• Required work
Take the entries below and print only the lines from the one with "- [x] ✅ Signal" through the one with "- [x] ✅ Ball entfernen", exactly as they stand, both ends included.

= = = = = = =

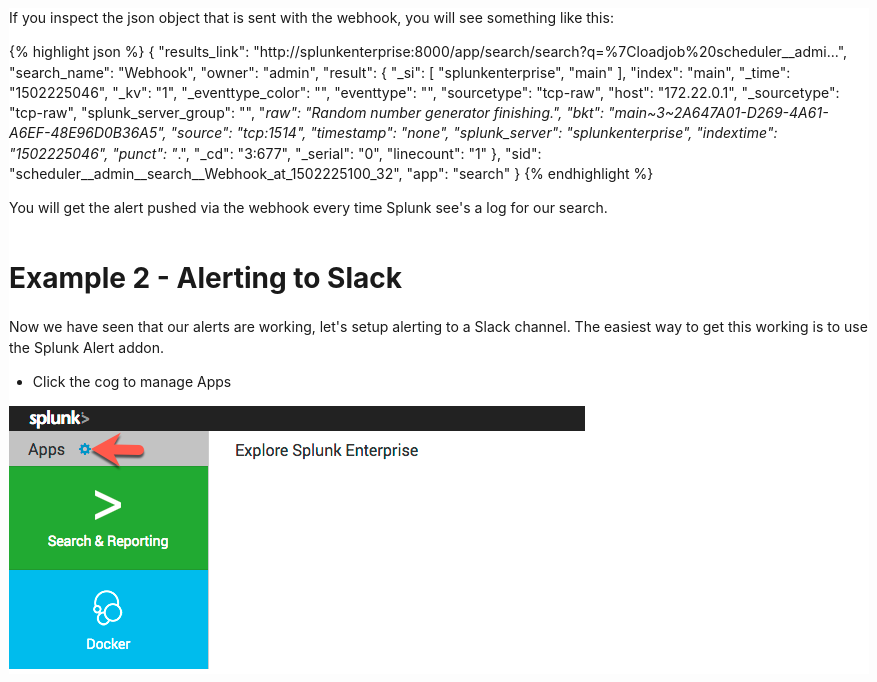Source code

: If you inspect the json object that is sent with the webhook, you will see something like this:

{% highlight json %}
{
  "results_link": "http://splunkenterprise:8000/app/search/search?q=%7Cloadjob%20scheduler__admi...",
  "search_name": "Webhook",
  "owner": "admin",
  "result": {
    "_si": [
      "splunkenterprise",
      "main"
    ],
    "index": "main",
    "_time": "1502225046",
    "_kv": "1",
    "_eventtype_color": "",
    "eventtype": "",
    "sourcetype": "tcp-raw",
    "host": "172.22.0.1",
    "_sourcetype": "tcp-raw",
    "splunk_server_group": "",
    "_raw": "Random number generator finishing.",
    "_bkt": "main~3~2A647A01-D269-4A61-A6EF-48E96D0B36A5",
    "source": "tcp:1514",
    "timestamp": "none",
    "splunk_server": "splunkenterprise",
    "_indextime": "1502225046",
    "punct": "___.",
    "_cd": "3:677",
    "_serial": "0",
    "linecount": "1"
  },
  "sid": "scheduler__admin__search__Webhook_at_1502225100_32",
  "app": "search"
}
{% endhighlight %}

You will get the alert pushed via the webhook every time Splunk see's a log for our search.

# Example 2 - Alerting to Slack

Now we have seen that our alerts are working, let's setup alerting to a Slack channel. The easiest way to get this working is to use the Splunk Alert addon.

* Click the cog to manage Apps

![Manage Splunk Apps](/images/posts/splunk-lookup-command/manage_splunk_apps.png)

= = = = = = =

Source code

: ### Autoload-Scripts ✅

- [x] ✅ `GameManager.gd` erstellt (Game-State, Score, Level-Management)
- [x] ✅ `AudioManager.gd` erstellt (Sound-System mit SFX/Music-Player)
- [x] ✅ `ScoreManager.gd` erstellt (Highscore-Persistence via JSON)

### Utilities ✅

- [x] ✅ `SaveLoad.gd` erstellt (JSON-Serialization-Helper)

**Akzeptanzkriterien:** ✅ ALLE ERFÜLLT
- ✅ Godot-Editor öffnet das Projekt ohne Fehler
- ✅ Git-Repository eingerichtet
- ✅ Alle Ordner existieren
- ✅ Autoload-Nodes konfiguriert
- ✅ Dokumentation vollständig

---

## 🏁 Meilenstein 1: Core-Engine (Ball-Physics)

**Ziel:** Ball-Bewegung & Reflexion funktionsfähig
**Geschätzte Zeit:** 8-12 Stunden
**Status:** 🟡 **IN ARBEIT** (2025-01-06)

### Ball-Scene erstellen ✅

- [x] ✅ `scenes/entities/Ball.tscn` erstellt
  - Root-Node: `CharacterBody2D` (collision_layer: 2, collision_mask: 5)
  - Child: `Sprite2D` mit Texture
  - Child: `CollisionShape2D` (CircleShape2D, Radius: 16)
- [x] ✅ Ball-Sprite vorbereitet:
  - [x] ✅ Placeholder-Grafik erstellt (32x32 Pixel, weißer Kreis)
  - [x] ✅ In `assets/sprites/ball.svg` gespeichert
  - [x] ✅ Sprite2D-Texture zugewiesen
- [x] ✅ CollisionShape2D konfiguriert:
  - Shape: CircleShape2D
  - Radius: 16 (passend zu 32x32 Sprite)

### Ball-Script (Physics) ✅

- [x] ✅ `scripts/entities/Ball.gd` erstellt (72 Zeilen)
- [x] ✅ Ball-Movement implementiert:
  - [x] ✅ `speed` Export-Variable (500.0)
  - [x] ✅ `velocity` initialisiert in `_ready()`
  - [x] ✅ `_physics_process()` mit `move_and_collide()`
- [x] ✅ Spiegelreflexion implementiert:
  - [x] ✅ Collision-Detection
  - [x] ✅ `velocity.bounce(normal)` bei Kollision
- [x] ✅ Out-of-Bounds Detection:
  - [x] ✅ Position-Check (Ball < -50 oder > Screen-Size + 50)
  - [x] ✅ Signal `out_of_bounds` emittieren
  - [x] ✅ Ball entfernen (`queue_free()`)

= = = = = = =

• Response
  - [x] ✅ Signal `out_of_bounds` emittieren
  - [x] ✅ Ball entfernen (`queue_free()`)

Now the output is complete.